Scarpa da running e piastra in fibra di carbonio

Un amico podista mi chiede come mai le scarpe da running ultima generazione costano così tanto. Gli ho risposto perché hanno la piastra in fibra di carbonio nell’intersuola. Mi è parso soddisfatto della risposta, anche se, come sospettavo, ha continuato a brontolare sottovoce circa l’ultimo e spropositato aumento delle scarpette da running, vero “motore” della sua domanda. Per cercare di “consolarlo”, gli ho detto che è il destino della tecnologia applicata allo sport, anzi, della tecnologia applicata alla vita, visto che tutti i settori della nostra civiltà risentono, inevitabilmente e giustamente, delle trasformazioni scientifiche che si applicano in concreto alle nostre esistenze, sport compreso. Basti osservare le scarpette da running che usavamo negli anni 80, allorché esplose il fenomeno podistico, rispetto alle ultime che usiamo: c’è un abisso.
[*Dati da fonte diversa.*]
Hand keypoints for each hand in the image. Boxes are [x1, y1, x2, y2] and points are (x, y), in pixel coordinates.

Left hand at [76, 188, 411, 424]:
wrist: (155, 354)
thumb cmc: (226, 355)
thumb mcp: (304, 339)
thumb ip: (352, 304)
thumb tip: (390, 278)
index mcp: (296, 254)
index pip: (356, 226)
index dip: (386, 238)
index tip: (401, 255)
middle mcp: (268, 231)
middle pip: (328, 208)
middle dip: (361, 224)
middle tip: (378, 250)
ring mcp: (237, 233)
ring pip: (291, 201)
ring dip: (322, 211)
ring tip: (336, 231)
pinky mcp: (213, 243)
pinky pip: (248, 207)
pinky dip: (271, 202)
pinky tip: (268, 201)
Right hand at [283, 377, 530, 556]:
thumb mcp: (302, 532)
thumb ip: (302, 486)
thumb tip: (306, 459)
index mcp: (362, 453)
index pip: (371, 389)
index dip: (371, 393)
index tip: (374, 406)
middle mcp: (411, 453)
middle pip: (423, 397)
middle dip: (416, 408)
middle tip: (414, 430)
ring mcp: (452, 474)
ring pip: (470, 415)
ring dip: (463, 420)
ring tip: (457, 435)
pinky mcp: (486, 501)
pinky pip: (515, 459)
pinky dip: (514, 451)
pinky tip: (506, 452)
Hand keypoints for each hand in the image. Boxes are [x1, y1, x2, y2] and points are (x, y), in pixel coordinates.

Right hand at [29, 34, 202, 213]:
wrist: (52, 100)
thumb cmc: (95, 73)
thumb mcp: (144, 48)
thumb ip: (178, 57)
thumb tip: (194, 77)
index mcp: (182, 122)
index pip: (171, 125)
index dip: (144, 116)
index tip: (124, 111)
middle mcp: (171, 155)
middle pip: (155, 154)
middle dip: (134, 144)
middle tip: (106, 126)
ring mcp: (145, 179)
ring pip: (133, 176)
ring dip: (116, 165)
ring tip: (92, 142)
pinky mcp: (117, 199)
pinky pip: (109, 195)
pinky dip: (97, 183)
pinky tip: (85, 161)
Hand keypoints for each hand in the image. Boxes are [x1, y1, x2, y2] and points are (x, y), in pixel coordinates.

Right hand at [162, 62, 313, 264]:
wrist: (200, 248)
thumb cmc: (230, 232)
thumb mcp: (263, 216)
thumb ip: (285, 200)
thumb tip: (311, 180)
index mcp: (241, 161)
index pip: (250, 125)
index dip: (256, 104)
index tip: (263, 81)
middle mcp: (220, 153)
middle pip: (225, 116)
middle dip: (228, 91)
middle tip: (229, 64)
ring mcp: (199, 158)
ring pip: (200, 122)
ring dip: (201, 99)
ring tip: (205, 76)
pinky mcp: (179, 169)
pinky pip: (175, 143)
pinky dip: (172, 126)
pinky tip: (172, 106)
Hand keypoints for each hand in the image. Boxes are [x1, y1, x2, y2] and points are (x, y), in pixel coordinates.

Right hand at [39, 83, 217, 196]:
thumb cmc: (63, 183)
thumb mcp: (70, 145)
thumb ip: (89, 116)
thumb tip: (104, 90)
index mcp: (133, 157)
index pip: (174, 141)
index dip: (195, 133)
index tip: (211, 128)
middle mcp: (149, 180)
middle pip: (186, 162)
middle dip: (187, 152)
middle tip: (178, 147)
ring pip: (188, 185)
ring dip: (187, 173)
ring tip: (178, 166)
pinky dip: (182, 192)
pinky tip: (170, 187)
Ma, in concreto, cos’è che rende necessario lo sviluppo tecnico della calzatura? E’ sempre la solita storia: la ricerca del miglioramento della performance sportiva. Nel caso specifico, cerchiamo di scendere un po’ nel dettaglio.

In una scarpa da running la mescola dell’intersuola ha il preciso compito di dirigere l’energia dell’impatto, ma poiché il materiale da cui è costituita la indirizza in svariate direzioni, di fatto disperdendola, se ne ricava un dispendio di energia, non realizzandosi il ritorno di energia nella cosiddetta fase di spinta. Invece, con la piastra in fibra di carbonio, tutto ciò non si verifica e pertanto si ottiene un ottimale ritorno di energia nella fase di spinta, rapportabile ad un guadagno in termini di secondi al km abbastanza consistente, nell’ordine di 5-6” al km. Inoltre, c’è anche da considerare un altro aspetto. La rigidità della falcata del podista contribuisce a rendere il suo gesto più economico, consentendo alle articolazioni del piede di mantenere un assetto più rigido senza ulteriori dispersioni dovute allo sballottamento delle dita inevitabili in una sede meno stabile e controllata. Ovviamente, il tutto si traduce non soltanto nel gesto tecnico più veloce, ma anche in quello più utile dal punto di vista dell’affaticamento muscolare.

Data la situazione, si può parlare di “doping tecnologico”…? Si può ravvisare una disparità di trattamento fra un podista che usi queste scarpe e chi no…? Si può concepire un mondo podistico dimidiato fra professionisti e semplici amatori in rispetto del costo delle scarpe che usano…? La questione è aperta.. Sta di fatto che ora un po’ tutte le case produttrici stanno partecipando ad una vera e propria gara, tanto che l’AIFA (l’organismo internazionale) ha stabilito in linea di principio una regola, così che possano partire tutte dalla stessa linea di partenza, come in una vera e propria gara: lo spessore dell’intersuola non deve superare i 40 mm e la calzatura non deve contenere più di una piastra in fibra di carbonio.                  

Assisteremo, podisti interessati, a questo sviluppo tecnologico della scarpa da running, sperando che si traduca in reale progresso per l’intero movimento. E che alla lunga, come spera il mio amico e non solo lui, i costi non continuino a salire all’infinito.